These improved poverty maps could help aid organisations and policymakers distribute funds more efficiently and enact and evaluate policies more effectively, researchers said.
One of the biggest challenges in providing relief to people living in poverty is locating them. The availability of accurate and reliable information on the location of impoverished zones is surprisingly lacking for much of the world, particularly on the African continent.
Aid groups and other international organisations often fill in the gaps with door-to-door surveys, but these can be expensive and time-consuming to conduct.
The team built on earlier machine learning methods to find impoverished areas across five African countries.

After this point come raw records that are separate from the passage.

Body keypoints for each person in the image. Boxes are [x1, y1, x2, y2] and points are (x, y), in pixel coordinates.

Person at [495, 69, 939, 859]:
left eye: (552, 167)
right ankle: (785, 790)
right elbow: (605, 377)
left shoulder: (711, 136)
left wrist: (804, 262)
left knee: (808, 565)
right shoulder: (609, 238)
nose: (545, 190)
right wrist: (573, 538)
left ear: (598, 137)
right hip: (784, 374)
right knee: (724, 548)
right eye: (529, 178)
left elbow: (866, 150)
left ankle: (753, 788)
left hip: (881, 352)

"We have a limited number of surveys conducted in scattered villages across the African continent, but otherwise we have very little local-level information on poverty," said Marshall Burke, an assistant professor at Stanford.

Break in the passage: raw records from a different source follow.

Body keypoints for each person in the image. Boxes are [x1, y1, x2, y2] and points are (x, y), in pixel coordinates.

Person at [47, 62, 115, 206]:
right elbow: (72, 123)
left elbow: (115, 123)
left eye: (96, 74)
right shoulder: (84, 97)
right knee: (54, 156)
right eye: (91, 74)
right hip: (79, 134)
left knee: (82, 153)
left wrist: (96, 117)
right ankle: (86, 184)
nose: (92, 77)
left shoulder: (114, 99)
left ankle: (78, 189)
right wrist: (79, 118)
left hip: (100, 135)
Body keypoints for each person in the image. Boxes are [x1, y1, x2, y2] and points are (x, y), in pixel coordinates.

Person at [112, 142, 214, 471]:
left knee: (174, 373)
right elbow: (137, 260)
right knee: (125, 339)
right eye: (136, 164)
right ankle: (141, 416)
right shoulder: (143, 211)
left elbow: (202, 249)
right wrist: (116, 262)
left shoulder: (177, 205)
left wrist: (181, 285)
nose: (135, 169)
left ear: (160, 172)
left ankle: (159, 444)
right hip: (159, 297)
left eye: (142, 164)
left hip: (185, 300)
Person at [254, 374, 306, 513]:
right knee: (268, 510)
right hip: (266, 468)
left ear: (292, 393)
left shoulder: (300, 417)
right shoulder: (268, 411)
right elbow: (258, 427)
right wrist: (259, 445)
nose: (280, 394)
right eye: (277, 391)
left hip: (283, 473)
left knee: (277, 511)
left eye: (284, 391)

The researchers sought to understand whether high-resolution satellite imagery - an unconventional but readily available data source - could inform estimates of where impoverished people live.
"There are few places in the world where we can tell the computer with certainty whether the people living there are rich or poor," said Neal Jean, a doctoral student at Stanford's School of Engineering.
"This makes it hard to extract useful information from the huge amount of daytime satellite imagery that is available," said Jean.
Because areas that are brighter at night are usually more developed, the solution involved combining high-resolution daytime imagery with images of Earth at night.
"Without being told what to look for, our machine learning algorithm learned to pick out of the imagery many things that are easily recognisable to humans - things like roads, urban areas and farmland," said Jean.
The researchers then used these features from the daytime imagery to predict village-level wealth, as measured in the available survey data.
They found that this method did a surprisingly good job predicting the distribution of poverty, outperforming existing approaches.